### Problem details
You are to retype all of the data exactly as it appears.

### Material for this exercise
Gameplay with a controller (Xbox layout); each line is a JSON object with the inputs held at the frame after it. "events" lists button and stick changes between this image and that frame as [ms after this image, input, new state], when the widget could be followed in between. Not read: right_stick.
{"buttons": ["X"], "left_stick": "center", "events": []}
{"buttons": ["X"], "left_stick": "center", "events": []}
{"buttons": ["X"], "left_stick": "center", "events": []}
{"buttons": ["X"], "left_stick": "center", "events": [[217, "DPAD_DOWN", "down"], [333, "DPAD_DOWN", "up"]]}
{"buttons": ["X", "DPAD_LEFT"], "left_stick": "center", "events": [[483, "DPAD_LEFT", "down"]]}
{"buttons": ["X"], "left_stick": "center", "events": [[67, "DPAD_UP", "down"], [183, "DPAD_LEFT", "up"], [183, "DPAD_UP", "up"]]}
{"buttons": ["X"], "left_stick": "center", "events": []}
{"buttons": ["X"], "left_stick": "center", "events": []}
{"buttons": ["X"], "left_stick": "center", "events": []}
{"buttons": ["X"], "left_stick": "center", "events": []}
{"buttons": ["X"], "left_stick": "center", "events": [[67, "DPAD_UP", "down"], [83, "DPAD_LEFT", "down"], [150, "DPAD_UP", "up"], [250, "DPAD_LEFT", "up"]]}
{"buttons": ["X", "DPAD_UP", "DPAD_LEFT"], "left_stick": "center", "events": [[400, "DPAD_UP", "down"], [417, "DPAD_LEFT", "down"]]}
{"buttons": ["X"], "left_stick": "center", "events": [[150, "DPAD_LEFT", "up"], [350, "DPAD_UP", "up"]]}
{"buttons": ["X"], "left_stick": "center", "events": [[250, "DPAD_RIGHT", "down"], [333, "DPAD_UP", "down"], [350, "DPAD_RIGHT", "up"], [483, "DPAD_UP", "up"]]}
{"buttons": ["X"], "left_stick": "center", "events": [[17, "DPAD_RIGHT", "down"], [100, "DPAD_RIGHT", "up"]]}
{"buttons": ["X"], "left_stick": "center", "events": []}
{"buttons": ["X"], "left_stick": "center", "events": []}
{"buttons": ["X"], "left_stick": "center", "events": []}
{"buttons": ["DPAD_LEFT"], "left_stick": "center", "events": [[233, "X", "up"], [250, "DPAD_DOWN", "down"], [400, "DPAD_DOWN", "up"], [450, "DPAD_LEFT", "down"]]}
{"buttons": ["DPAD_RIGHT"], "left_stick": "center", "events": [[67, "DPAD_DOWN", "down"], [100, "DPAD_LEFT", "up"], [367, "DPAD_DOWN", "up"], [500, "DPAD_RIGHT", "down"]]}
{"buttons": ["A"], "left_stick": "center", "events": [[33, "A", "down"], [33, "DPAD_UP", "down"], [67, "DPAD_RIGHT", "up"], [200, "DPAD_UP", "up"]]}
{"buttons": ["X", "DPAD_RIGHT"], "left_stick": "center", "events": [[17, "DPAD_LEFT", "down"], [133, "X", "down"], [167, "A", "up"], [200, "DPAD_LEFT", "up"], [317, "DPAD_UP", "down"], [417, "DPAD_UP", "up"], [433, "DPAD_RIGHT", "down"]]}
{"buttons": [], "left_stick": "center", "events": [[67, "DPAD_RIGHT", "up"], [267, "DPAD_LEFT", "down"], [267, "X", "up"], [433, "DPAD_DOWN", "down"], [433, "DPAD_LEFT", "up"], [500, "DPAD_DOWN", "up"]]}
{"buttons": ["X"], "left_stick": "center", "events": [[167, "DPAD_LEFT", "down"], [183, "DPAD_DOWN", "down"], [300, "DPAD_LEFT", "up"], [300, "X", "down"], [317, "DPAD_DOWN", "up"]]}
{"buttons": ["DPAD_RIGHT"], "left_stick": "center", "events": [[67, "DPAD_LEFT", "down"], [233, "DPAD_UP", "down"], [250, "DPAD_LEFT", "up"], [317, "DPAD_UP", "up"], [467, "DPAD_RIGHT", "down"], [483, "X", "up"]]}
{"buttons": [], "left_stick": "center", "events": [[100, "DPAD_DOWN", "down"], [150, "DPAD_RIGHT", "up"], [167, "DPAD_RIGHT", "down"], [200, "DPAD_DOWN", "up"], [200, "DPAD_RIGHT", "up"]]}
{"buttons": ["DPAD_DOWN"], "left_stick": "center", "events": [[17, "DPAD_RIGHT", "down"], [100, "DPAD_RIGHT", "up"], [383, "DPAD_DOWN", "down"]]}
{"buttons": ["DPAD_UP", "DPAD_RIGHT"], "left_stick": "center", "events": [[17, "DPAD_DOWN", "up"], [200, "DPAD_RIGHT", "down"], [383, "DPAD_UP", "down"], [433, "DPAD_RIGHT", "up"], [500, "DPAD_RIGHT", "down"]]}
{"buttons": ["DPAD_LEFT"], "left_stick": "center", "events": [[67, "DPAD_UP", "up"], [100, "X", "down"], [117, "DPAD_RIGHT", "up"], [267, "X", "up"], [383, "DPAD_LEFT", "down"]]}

### Worked solution
Gameplay with a controller (Xbox layout); each line is a JSON object with the inputs held at the frame after it. "events" lists button and stick changes between this image and that frame as [ms after this image, input, new state], when the widget could be followed in between. Not read: right_stick.
{"buttons": ["X"], "left_stick": "center", "events": []}
{"buttons": ["X"], "left_stick": "center", "events": []}
{"buttons": ["X"], "left_stick": "center", "events": []}
{"buttons": ["X"], "left_stick": "center", "events": [[217, "DPAD_DOWN", "down"], [333, "DPAD_DOWN", "up"]]}
{"buttons": ["X", "DPAD_LEFT"], "left_stick": "center", "events": [[483, "DPAD_LEFT", "down"]]}
{"buttons": ["X"], "left_stick": "center", "events": [[67, "DPAD_UP", "down"], [183, "DPAD_LEFT", "up"], [183, "DPAD_UP", "up"]]}
{"buttons": ["X"], "left_stick": "center", "events": []}
{"buttons": ["X"], "left_stick": "center", "events": []}
{"buttons": ["X"], "left_stick": "center", "events": []}
{"buttons": ["X"], "left_stick": "center", "events": []}
{"buttons": ["X"], "left_stick": "center", "events": [[67, "DPAD_UP", "down"], [83, "DPAD_LEFT", "down"], [150, "DPAD_UP", "up"], [250, "DPAD_LEFT", "up"]]}
{"buttons": ["X", "DPAD_UP", "DPAD_LEFT"], "left_stick": "center", "events": [[400, "DPAD_UP", "down"], [417, "DPAD_LEFT", "down"]]}
{"buttons": ["X"], "left_stick": "center", "events": [[150, "DPAD_LEFT", "up"], [350, "DPAD_UP", "up"]]}
{"buttons": ["X"], "left_stick": "center", "events": [[250, "DPAD_RIGHT", "down"], [333, "DPAD_UP", "down"], [350, "DPAD_RIGHT", "up"], [483, "DPAD_UP", "up"]]}
{"buttons": ["X"], "left_stick": "center", "events": [[17, "DPAD_RIGHT", "down"], [100, "DPAD_RIGHT", "up"]]}
{"buttons": ["X"], "left_stick": "center", "events": []}
{"buttons": ["X"], "left_stick": "center", "events": []}
{"buttons": ["X"], "left_stick": "center", "events": []}
{"buttons": ["DPAD_LEFT"], "left_stick": "center", "events": [[233, "X", "up"], [250, "DPAD_DOWN", "down"], [400, "DPAD_DOWN", "up"], [450, "DPAD_LEFT", "down"]]}
{"buttons": ["DPAD_RIGHT"], "left_stick": "center", "events": [[67, "DPAD_DOWN", "down"], [100, "DPAD_LEFT", "up"], [367, "DPAD_DOWN", "up"], [500, "DPAD_RIGHT", "down"]]}
{"buttons": ["A"], "left_stick": "center", "events": [[33, "A", "down"], [33, "DPAD_UP", "down"], [67, "DPAD_RIGHT", "up"], [200, "DPAD_UP", "up"]]}
{"buttons": ["X", "DPAD_RIGHT"], "left_stick": "center", "events": [[17, "DPAD_LEFT", "down"], [133, "X", "down"], [167, "A", "up"], [200, "DPAD_LEFT", "up"], [317, "DPAD_UP", "down"], [417, "DPAD_UP", "up"], [433, "DPAD_RIGHT", "down"]]}
{"buttons": [], "left_stick": "center", "events": [[67, "DPAD_RIGHT", "up"], [267, "DPAD_LEFT", "down"], [267, "X", "up"], [433, "DPAD_DOWN", "down"], [433, "DPAD_LEFT", "up"], [500, "DPAD_DOWN", "up"]]}
{"buttons": ["X"], "left_stick": "center", "events": [[167, "DPAD_LEFT", "down"], [183, "DPAD_DOWN", "down"], [300, "DPAD_LEFT", "up"], [300, "X", "down"], [317, "DPAD_DOWN", "up"]]}
{"buttons": ["DPAD_RIGHT"], "left_stick": "center", "events": [[67, "DPAD_LEFT", "down"], [233, "DPAD_UP", "down"], [250, "DPAD_LEFT", "up"], [317, "DPAD_UP", "up"], [467, "DPAD_RIGHT", "down"], [483, "X", "up"]]}
{"buttons": [], "left_stick": "center", "events": [[100, "DPAD_DOWN", "down"], [150, "DPAD_RIGHT", "up"], [167, "DPAD_RIGHT", "down"], [200, "DPAD_DOWN", "up"], [200, "DPAD_RIGHT", "up"]]}
{"buttons": ["DPAD_DOWN"], "left_stick": "center", "events": [[17, "DPAD_RIGHT", "down"], [100, "DPAD_RIGHT", "up"], [383, "DPAD_DOWN", "down"]]}
{"buttons": ["DPAD_UP", "DPAD_RIGHT"], "left_stick": "center", "events": [[17, "DPAD_DOWN", "up"], [200, "DPAD_RIGHT", "down"], [383, "DPAD_UP", "down"], [433, "DPAD_RIGHT", "up"], [500, "DPAD_RIGHT", "down"]]}
{"buttons": ["DPAD_LEFT"], "left_stick": "center", "events": [[67, "DPAD_UP", "up"], [100, "X", "down"], [117, "DPAD_RIGHT", "up"], [267, "X", "up"], [383, "DPAD_LEFT", "down"]]}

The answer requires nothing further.